There are lots of reasons for sadness this year’s #RefugeeWeek. According to Refugee Action, there are now more refugees worldwide than ever before; one in every 122 people worldwide is displaced from their home, and someone is forced to flee every two seconds. This year, more than 1,800 people have died trying to cross the Mediterranean, and more people set out into the unknown everyday.
And yet the theme for this year’s Refugee Week is celebrate. Why? Because behind all the sadness (and behind all the media scaremongering about ‘migrants’ which cannot see the story behind a refugee’s flight) there is something else which needs to be grasped – that is, that #RefugeesContribute.
There’s the journey, there’s the fight to be recognised as being in need of protection, and then there’s integration into often new ways of life in a new country. It’s a process which requires resilience to get by, and this resilience often leads to refugees contributing way more back to a country than they supposedly ‘take’, as these images show:
As well as these famous refugees and industries which sprang out of refugee communities, there are many thousands of refugees across the UK trying to make their new country a better place, as #RefugeeWeek shows.
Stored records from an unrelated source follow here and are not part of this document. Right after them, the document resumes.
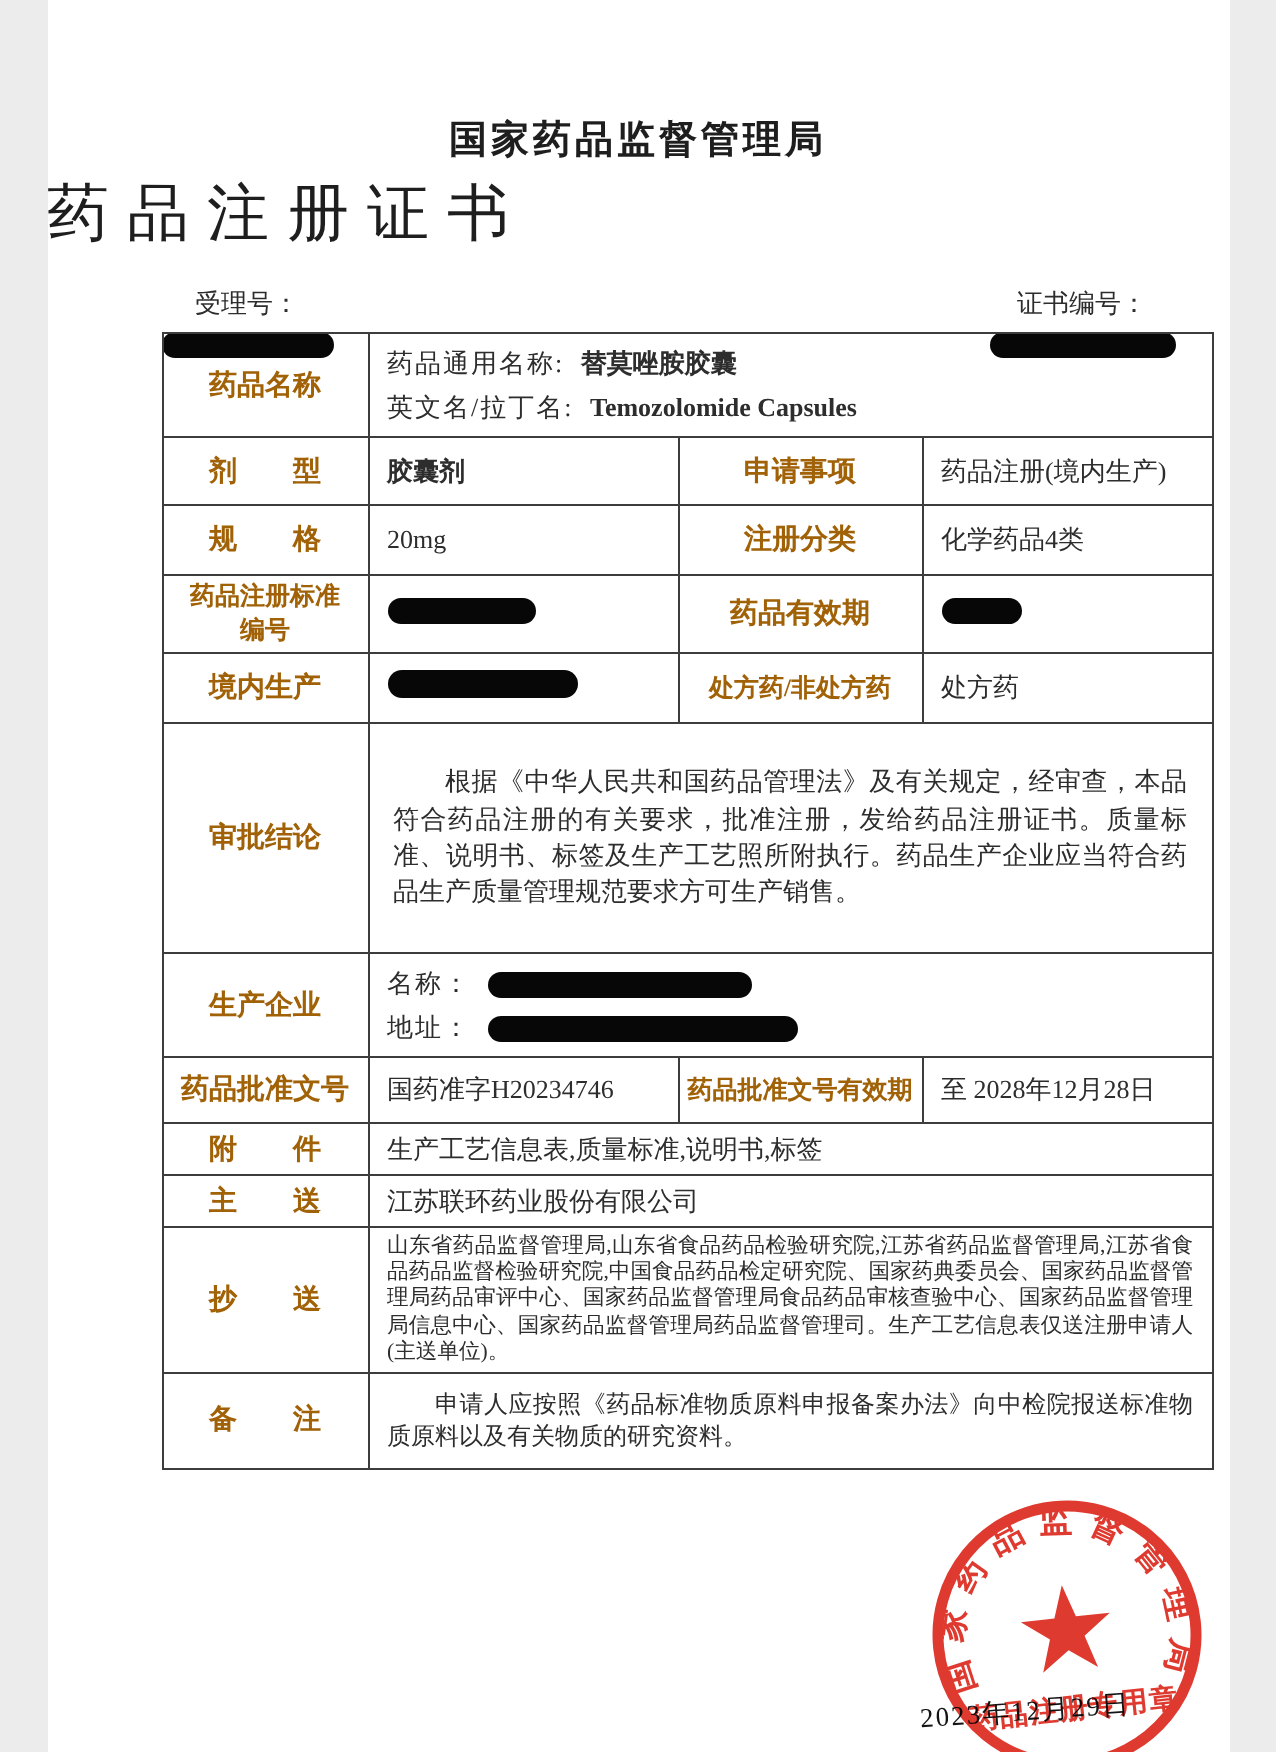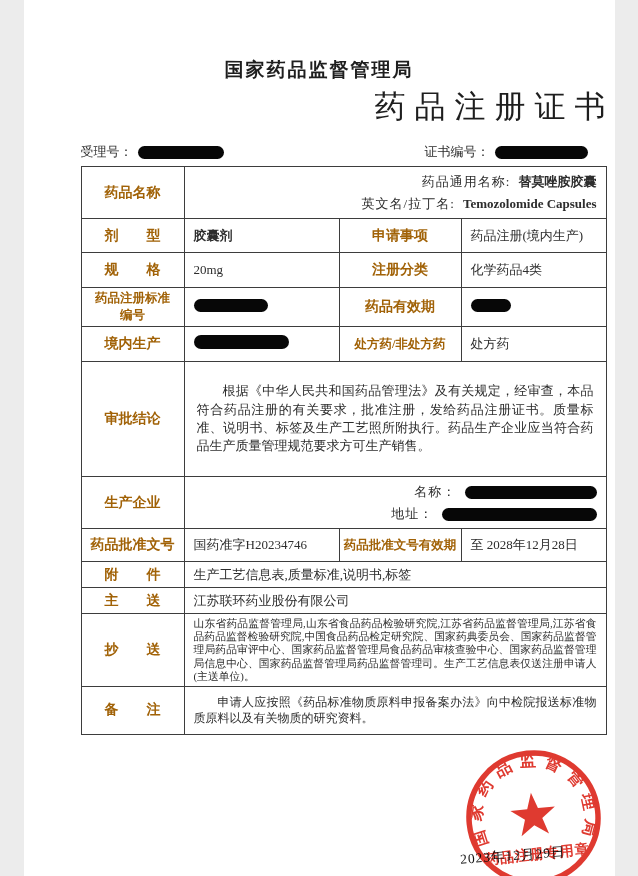"药品注册证书" .doc-title { text-align: right -> left }
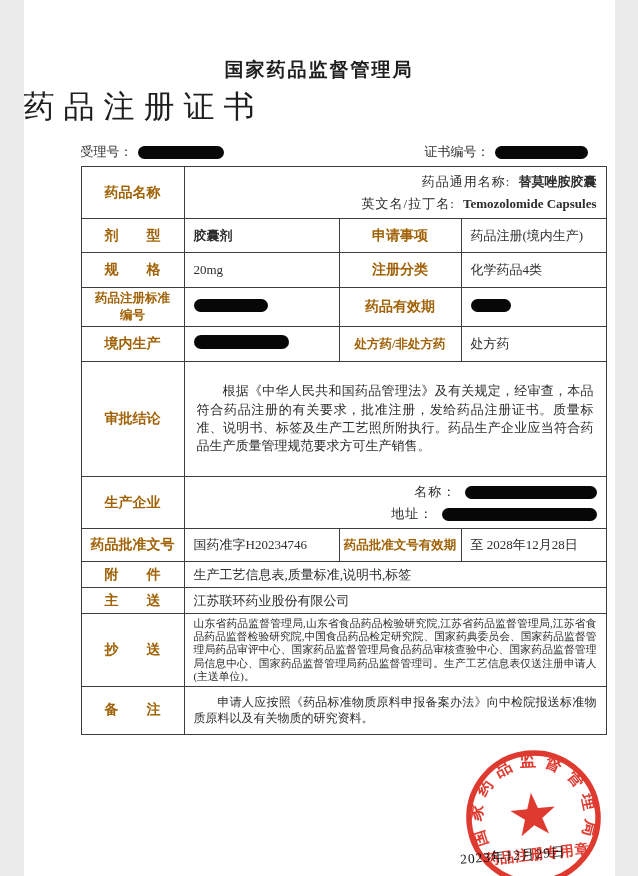"受理号：" .meta-group { flex-direction: none -> column }
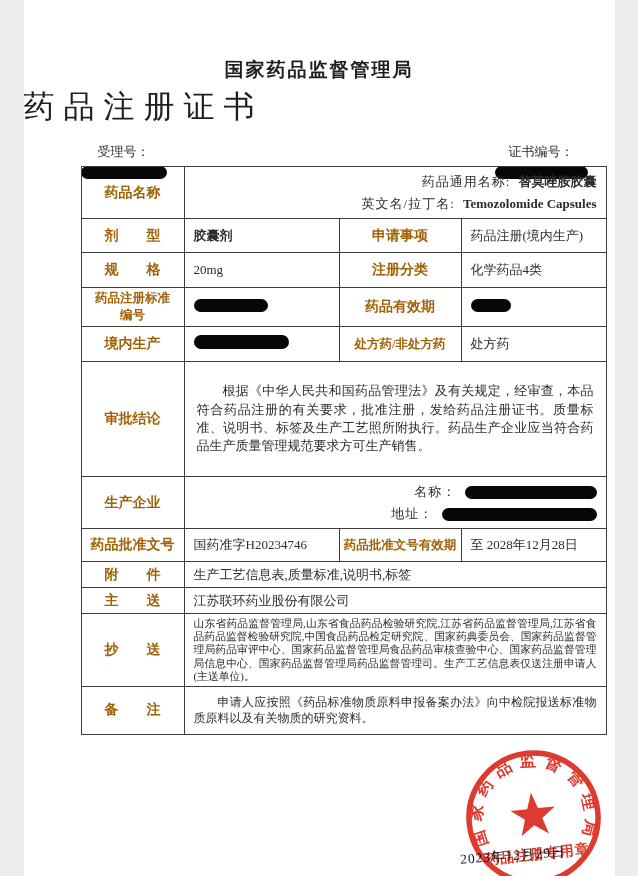"药品通用名称: 替莫唑胺胶囊" .line { text-align: right -> none }
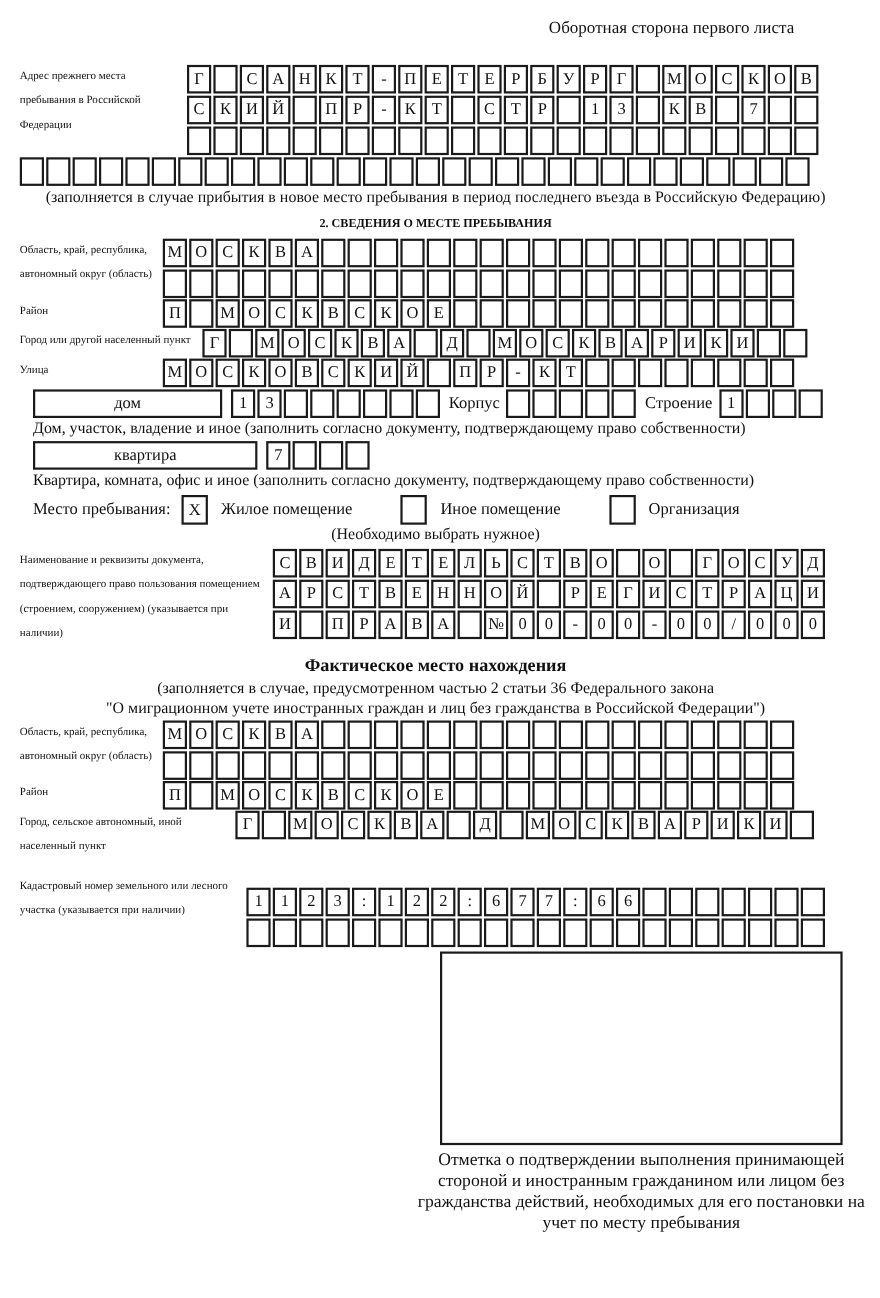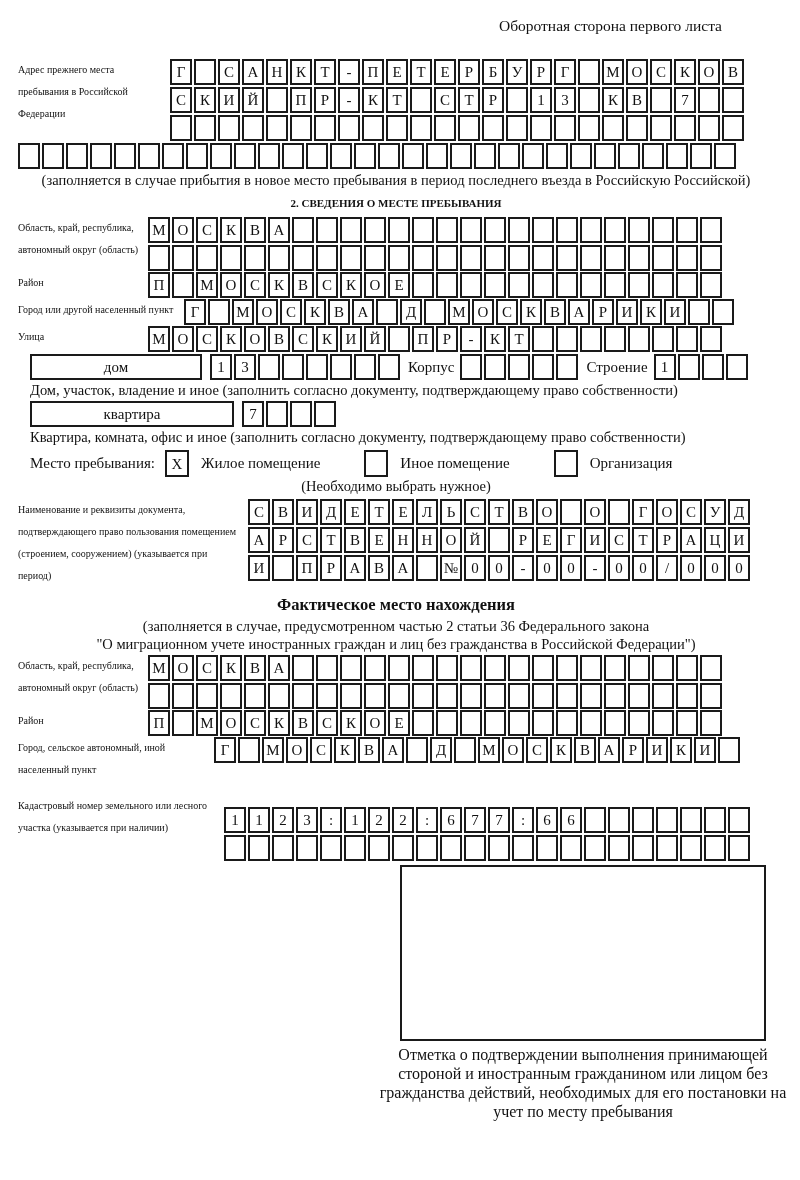"(заполняется в случае прибытия в" div.note { text: Российской -> Федерацию }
#RefugeeWeek in Scotland has become such a large cultural event that this year (which is also the Scottish Refugee Council’s 30th anniversary) it became a Refugee Festival instead. More than 100 events across many different mediums (theatre, comedy, film, art, music, family events, community events, discussions, workshops, etc) celebrated what a diverse and welcoming place Scotland can be. The photos from the Welcome Tent which was erected in the city centre – which can be viewed here – show how positive the messages about refugees can be when celebration (rather than persecution) is focused on.
The world can be a dark place for people seeking safety at the moment, full of war and danger and discrimination. The news gets worse and worse; but that doesn’t stop refugees from finding safety, and succeeding against the odds.
So this year, for Refugee Week, celebrate the contributions refugees have made – and think about the contributions refugees will continue to make to our country.